### Task to carry out
Extract each line from the items below that contains the string "series". Count a line only if its letter case matches.

### Records shown
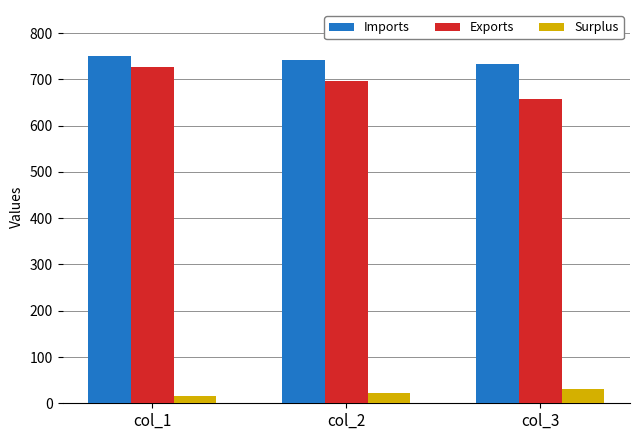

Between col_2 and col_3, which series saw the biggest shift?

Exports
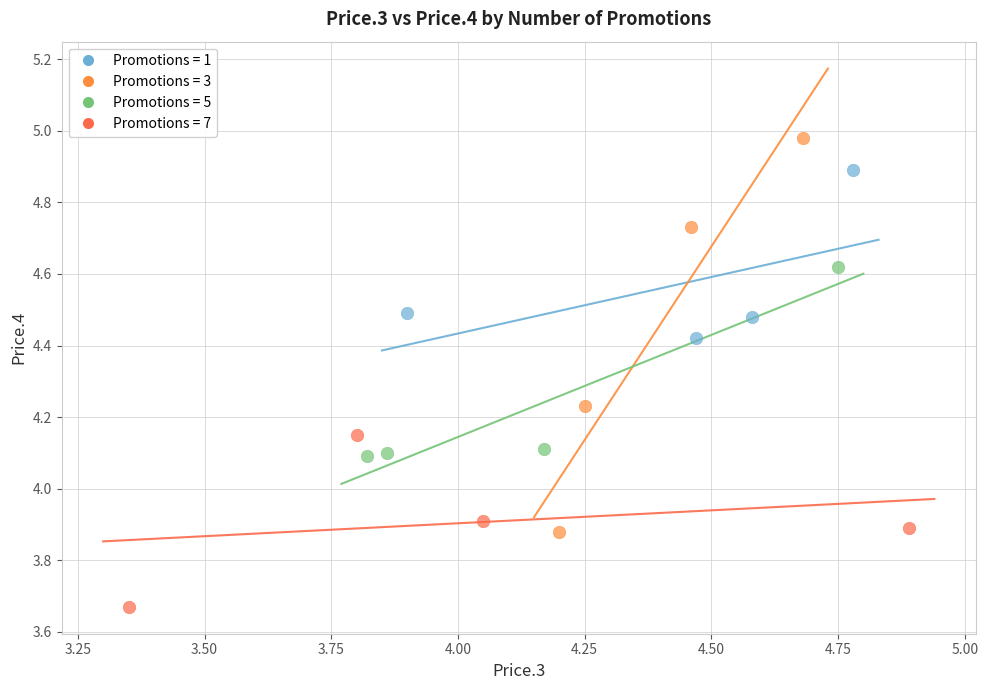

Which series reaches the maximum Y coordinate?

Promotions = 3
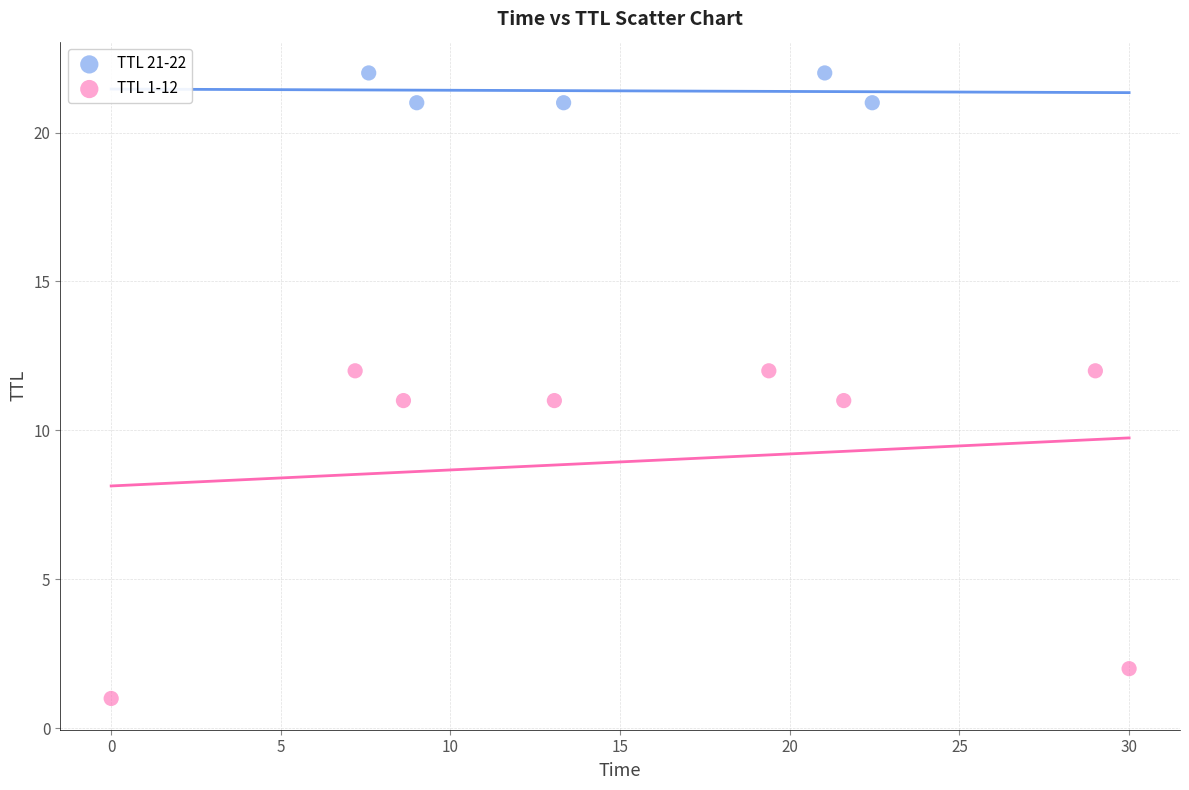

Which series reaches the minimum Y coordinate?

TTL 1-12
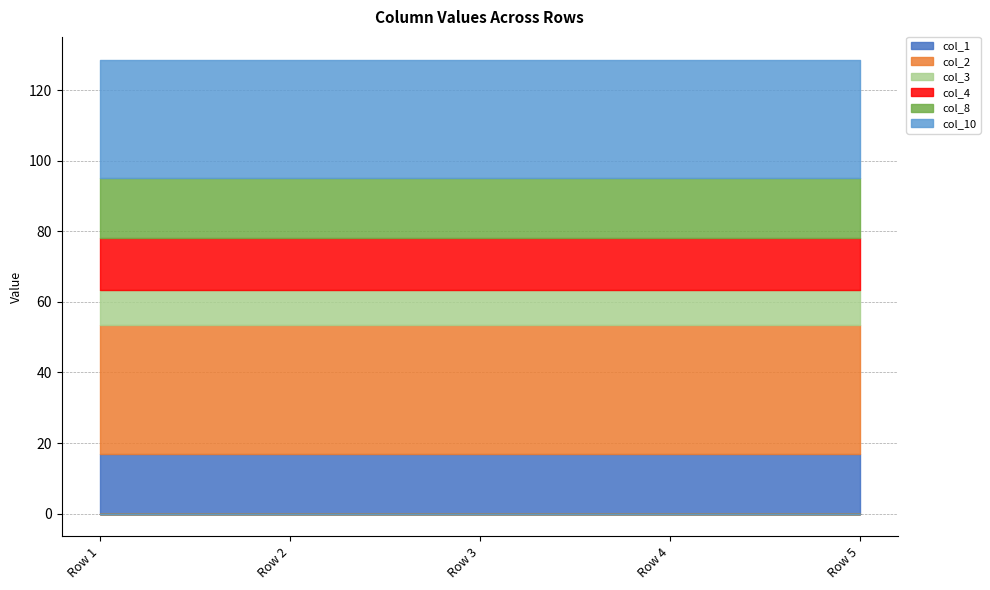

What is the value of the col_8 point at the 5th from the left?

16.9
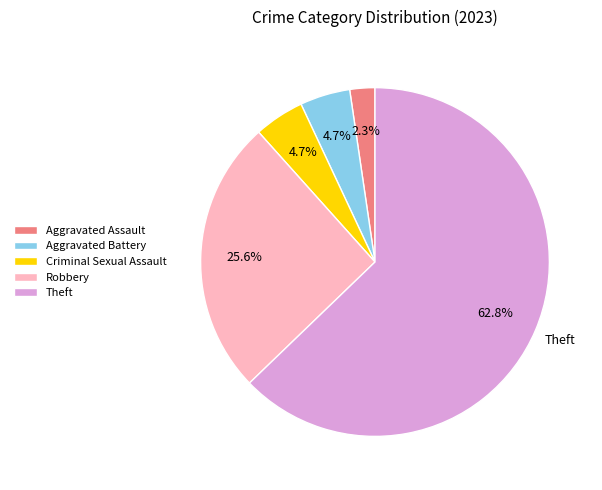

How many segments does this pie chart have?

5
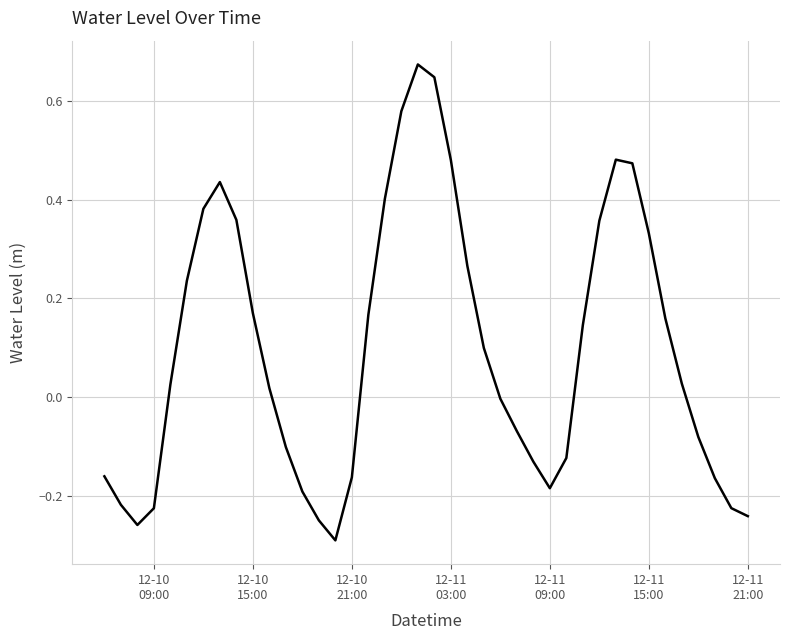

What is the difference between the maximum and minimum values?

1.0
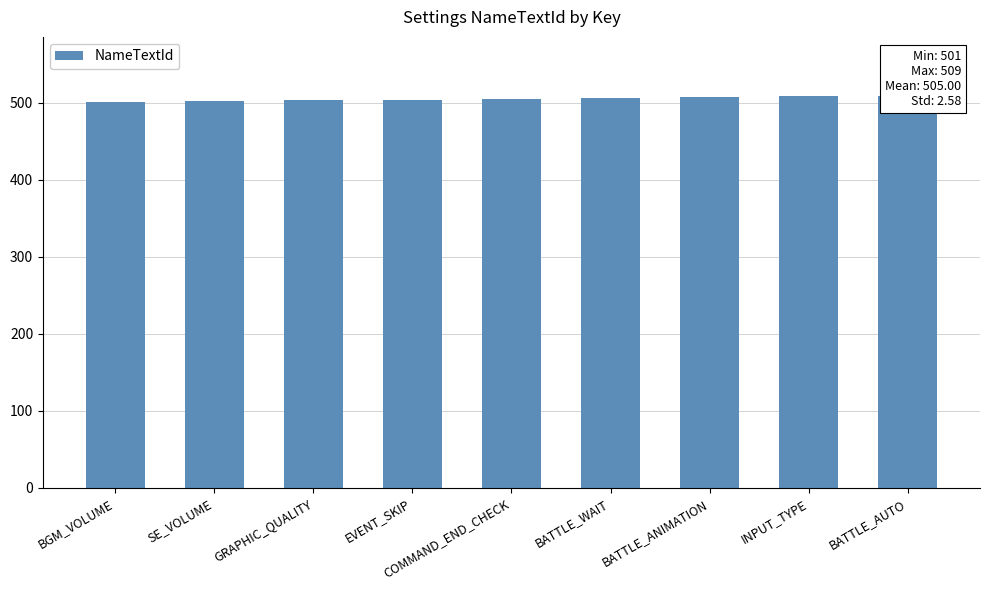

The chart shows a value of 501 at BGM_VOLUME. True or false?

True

### Completed task
Between col_2 and col_3, which series saw the biggest shift?
Which series reaches the maximum Y coordinate?
Which series reaches the minimum Y coordinate?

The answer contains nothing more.